PASSAGE TO READ
┌──
We already know that format(int(x), '04b') is going to take x and convert to binary with four places.

We know that " ".join() is going to take whatever is inside and put it back together separated by a space.  

And we're left with the list comprehension of do something for each digit in encodings["decimal"], which we need to convert to a string first because you can't iterate an int.

Ok, let's put all the code back together and test it out.

import sys

def convert(conv_type, str_to_conv):
# Convert input(s) into decimal as a starting place for all encodings
if conv_type == 'bin':
decimal = int(str_to_conv, 2)
elif conv_type == 'bcd':
decimal = int(str_to_conv)
elif conv_type == 'chr':
decimal = ord(str_to_conv)
elif conv_type == 'dec':
decimal = int(str_to_conv)
elif conv_type == 'hex':
decimal = int(str_to_conv, 16)
elif conv_type == 'oct':
decimal = int(str_to_conv, 8)
# Set up dict to track all conversions
encodings = {"decimal": decimal}

# Convert to binary and inverse
encodings["binary"] = format(encodings["decimal"], '08b')
encodings["binary_inv"] = ''.join('1' if x == '0' else '0' for x in encodings["binary"])

# Convert to decimal inverse
encodings["decimal_inv"] = int(encodings["binary_inv"], 2)

# Convert to hexadecimal and inverse
encodings["hex"] = format(encodings["decimal"],'02x').upper()
encodings["hex_inv"] = format(encodings["decimal_inv"],'02x').upper()

# Convert to octal and inverse
encodings["octal"] = format(encodings["decimal"],'03o').upper()
encodings["octal_inv"] = format(encodings["decimal_inv"],'03o').upper()

# Convert to ASCII char and inverse and replace unprintable chars
if (encodings["decimal"] in range(33, 127) or encodings["decimal"] in range(161,256)) and encodings["decimal"] != 173:
encodings["char"] = chr(encodings["decimal"])
else:
encodings["char"] = 'xxx'

# Convert to BCD
encodings["bcd"] = " ".join(format(int(x), '04b') for x in str(encodings["decimal"]))
encodings["bcd_inv"] = " ".join(format(int(x), '04b') for x in str(encodings["decimal_inv"]))

return encodings

encodings = convert(sys.argv[1], sys.argv[2])

for k, v in encodings.items():
print(f'{k.upper()}: {v}')


So the only thing we have left now is to do a few other conversions to stuff like base64. But these conversions we want to do on the original input, not the conversions to other stuff. i.e. if you run the program with base_convert.py bin 10110110, we want to do a base64 of the binary, not the decimal we converted it to. Or, maybe you do, but I'll let you work that one out on your own.

To do these conversions, we'll need to import the base64 module. Let's take a look at the new code to do base16, base32, base64 and base85 encoding.

# Base16 conversion of input
encodings["b16"] = base64.b16encode(str_to_conv.encode('utf-8')).decode('utf-8')

# Base32 conversion of input
encodings["b32"] = base64.b32encode(str_to_conv.encode('utf-8')).decode('utf-8')
└──
SOURCE EXCERPT
┌──
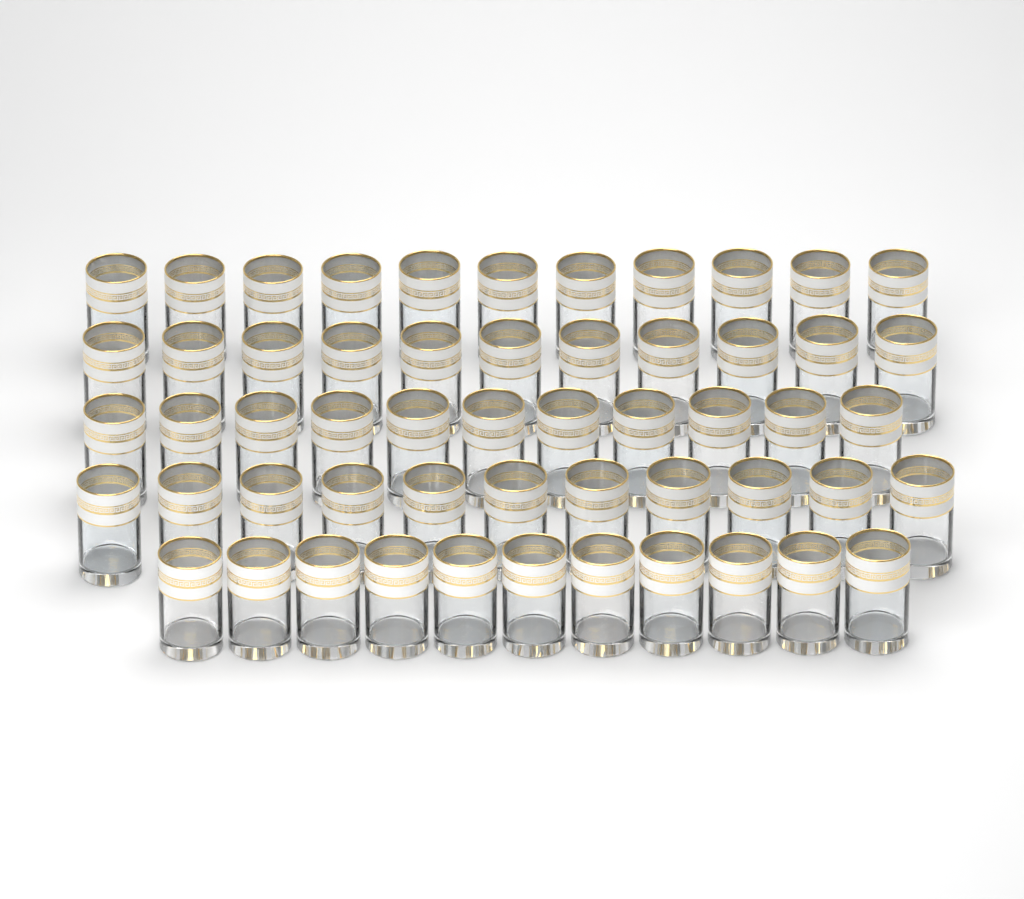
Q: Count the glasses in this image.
└──
REQUESTS
**a)** Answer these about the Python conversion walkthrough, one per line:
(i) What format string turns the decimal value into binary in the full code?
(ii) What is stored under "char" when the decimal value is not a printable character?
(iii) Which module has to be imported for the base16, base32, base64 and base85 encodings?
**b)** In the Python conversion walkthrough, list every value of conv_type that the convert function checks for.
**c)** Output the part of the Python conversion walkthrough from "And we're left" up to and including "iterate an int.".

RESULTS IN ORDER
**a)**
(i) '08b'
(ii) 'xxx'
(iii) base64

**b)** bin, bcd, chr, dec, hex, oct

**c)**
And we're left with the list comprehension of do something for each digit in encodings["decimal"], which we need to convert to a string first because you can't iterate an int.